I think it would be hard to refine how REPL works without changing variables scoping in python itself. For instance one cannot prevent global scoping of variables defined outside of a function (anywhere in the notebook, even if variable gets immediately deleted). What happens sometimes is that you change a variable name inside a function, but not quite completely, you leave one orphaned occurence of the old name... A silent fail will happen if you earlier declared this variable in your global environment (during quick tests before writing proper function) and now it sits orphaned inside of the function as the only occurence and keeps being modified, yielding unexpected results (or more likely not yielding expected ones). Am I right in thinking that it is a language feature that makes it impossible to restrict access of python functions to locally defined variables, and preventing access to global ones (that may no longer exist, having been renamed)?

kevin-bates commented 4 years ago

Am I right in thinking that it is a language feature that makes it impossible to restrict access of python functions to locally defined variables, and preventing access to global ones (that may no longer exist, having been renamed)?

That's my hunch, but I would prefer to defer (do you like that? :smile:) to someone like @Carreau (or most anyone else) who's been working with Python much longer than myself.

Carreau commented 4 years ago

Well I think it's not only a language issue, there is also the fact that what humans are doing is sometime ambiguous.

If you refactor a function enough, and change its name; it may be clear to the person doing so what you are trying to do, but not to the computer (or maybe even not either to another human).

We could try to treat the document as a whole and try to see which objects are defined in which cells, and when a cell change assume that the changes apply to all the object that were defined in such a cell, but it is a really narrow way of viewing things. Like if you split a cell in two, did you "delete" the objects ?

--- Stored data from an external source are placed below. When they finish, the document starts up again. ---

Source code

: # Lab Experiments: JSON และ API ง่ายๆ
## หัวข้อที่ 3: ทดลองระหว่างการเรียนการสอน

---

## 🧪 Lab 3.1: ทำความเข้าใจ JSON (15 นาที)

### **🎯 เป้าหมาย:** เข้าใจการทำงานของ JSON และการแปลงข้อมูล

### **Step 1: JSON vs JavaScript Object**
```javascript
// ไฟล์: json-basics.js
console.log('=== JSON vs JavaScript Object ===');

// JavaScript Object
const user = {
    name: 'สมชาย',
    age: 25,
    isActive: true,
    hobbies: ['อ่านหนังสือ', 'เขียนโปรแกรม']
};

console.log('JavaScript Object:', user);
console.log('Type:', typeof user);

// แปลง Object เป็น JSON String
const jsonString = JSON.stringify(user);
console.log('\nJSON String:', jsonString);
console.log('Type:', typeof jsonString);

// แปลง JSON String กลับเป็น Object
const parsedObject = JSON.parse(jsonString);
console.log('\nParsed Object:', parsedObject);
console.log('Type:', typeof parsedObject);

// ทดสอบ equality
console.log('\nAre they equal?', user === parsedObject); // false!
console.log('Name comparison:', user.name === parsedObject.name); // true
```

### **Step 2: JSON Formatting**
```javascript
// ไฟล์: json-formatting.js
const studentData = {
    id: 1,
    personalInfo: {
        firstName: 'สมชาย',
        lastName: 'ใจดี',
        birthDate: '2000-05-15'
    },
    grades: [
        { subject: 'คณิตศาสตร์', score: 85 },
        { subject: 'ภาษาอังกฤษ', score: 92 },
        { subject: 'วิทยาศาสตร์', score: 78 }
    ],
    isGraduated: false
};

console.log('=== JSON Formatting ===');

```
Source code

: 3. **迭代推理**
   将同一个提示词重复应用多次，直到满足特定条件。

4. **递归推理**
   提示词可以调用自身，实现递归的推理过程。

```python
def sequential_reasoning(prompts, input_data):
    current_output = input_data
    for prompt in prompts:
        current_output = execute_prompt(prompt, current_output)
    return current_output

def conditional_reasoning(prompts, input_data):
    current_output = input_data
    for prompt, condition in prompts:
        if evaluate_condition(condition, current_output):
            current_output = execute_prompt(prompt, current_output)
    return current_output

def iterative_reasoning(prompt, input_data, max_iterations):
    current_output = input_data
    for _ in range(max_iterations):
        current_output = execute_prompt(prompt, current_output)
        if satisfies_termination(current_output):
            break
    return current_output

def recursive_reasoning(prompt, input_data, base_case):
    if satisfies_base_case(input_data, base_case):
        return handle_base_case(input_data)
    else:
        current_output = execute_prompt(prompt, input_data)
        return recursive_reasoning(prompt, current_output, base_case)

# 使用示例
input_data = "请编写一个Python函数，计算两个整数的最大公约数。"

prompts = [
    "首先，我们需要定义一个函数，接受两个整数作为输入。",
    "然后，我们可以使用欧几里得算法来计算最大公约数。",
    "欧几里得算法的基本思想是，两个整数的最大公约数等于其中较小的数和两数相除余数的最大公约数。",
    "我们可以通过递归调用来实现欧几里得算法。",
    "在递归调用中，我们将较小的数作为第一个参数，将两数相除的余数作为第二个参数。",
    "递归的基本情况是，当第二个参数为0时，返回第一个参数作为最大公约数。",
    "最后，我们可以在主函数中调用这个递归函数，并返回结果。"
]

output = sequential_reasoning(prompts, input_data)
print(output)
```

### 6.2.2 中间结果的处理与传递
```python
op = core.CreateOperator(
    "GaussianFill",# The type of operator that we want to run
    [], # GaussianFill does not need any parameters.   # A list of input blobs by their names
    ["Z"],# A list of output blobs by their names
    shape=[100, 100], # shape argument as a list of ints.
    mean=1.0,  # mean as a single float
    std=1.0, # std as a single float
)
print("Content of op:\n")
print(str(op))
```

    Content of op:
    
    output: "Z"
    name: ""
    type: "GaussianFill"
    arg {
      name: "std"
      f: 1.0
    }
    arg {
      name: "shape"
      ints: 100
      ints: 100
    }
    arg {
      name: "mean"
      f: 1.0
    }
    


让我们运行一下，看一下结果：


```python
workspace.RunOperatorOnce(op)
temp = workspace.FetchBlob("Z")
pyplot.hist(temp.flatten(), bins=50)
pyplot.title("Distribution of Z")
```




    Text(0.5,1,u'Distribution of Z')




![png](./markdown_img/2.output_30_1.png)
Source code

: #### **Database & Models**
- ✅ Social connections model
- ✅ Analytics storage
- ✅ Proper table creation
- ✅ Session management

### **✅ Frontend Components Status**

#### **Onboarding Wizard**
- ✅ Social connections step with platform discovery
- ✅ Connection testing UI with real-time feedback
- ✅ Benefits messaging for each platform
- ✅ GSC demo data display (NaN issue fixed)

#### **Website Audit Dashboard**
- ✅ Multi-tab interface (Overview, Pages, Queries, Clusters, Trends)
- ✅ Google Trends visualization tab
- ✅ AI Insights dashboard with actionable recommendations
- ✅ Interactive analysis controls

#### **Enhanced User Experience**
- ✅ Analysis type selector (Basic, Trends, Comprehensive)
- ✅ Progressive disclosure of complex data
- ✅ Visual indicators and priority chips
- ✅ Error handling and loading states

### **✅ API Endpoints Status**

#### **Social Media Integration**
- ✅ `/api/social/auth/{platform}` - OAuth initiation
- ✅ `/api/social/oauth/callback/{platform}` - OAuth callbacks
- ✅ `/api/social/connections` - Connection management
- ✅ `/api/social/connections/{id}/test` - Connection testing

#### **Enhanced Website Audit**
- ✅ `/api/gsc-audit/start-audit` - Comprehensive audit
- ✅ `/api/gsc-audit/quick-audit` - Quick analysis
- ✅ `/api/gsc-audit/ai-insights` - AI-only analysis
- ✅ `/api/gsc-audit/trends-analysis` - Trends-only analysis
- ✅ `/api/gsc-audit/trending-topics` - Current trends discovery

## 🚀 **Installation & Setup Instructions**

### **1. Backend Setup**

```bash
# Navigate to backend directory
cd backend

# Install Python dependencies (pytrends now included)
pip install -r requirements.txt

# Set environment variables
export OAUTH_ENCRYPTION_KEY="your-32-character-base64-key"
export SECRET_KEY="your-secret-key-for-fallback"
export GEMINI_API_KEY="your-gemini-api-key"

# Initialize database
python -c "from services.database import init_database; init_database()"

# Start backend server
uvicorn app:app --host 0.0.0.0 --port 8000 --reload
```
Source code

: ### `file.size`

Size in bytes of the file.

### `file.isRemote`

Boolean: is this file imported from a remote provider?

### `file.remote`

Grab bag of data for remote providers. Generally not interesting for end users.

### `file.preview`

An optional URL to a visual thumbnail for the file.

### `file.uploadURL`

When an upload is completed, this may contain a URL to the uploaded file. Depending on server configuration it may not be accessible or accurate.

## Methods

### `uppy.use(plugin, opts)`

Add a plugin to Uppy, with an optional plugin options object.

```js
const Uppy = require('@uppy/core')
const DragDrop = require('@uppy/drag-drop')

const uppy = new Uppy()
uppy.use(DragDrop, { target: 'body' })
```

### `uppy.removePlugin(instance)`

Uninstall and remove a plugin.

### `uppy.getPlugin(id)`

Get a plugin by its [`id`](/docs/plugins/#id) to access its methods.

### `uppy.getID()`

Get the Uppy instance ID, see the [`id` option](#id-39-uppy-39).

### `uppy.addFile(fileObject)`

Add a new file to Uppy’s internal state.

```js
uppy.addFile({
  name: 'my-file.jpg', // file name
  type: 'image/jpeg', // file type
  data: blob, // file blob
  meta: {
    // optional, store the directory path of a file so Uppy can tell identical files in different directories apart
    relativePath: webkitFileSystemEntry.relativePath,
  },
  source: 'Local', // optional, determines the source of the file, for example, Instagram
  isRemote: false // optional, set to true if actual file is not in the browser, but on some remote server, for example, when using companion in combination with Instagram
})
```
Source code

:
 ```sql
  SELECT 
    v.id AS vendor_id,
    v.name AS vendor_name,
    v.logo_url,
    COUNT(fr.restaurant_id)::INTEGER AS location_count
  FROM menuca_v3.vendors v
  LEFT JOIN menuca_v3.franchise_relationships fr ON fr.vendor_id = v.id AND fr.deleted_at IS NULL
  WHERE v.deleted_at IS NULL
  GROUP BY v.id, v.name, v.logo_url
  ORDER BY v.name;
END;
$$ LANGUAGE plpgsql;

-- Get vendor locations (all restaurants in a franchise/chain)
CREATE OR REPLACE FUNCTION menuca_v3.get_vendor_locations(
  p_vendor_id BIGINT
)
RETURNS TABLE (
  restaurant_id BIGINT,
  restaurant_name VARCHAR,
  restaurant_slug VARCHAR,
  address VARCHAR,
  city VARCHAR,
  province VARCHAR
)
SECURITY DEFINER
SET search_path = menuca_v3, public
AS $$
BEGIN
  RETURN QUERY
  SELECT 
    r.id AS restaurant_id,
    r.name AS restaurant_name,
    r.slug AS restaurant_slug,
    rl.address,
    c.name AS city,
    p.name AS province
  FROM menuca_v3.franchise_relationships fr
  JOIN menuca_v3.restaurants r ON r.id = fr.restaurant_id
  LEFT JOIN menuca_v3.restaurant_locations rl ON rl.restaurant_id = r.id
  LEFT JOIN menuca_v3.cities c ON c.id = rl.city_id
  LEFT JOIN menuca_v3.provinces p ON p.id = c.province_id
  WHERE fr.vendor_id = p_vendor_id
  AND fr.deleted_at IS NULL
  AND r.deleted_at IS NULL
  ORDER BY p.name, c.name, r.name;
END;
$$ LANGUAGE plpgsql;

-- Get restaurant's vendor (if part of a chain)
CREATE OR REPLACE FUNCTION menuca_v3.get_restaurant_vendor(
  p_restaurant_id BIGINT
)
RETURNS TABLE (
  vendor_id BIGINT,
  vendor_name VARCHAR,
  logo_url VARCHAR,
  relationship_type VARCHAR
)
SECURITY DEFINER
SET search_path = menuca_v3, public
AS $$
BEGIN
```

With the current way jupyter is working, the kernel really does not know that you have cells. Editing a cell is really just executing another input. So from the kernel POV there is no deletion or edit ever.

We could have some heuristics like with what %autoreload do; but as you both point out trying to automatically infer the computation graph, and rerun all the cells can be at odds with some workflows. If there is any progress on that front from linters that would be great; but that will probably never be in the core of Jupyter to have this be an error.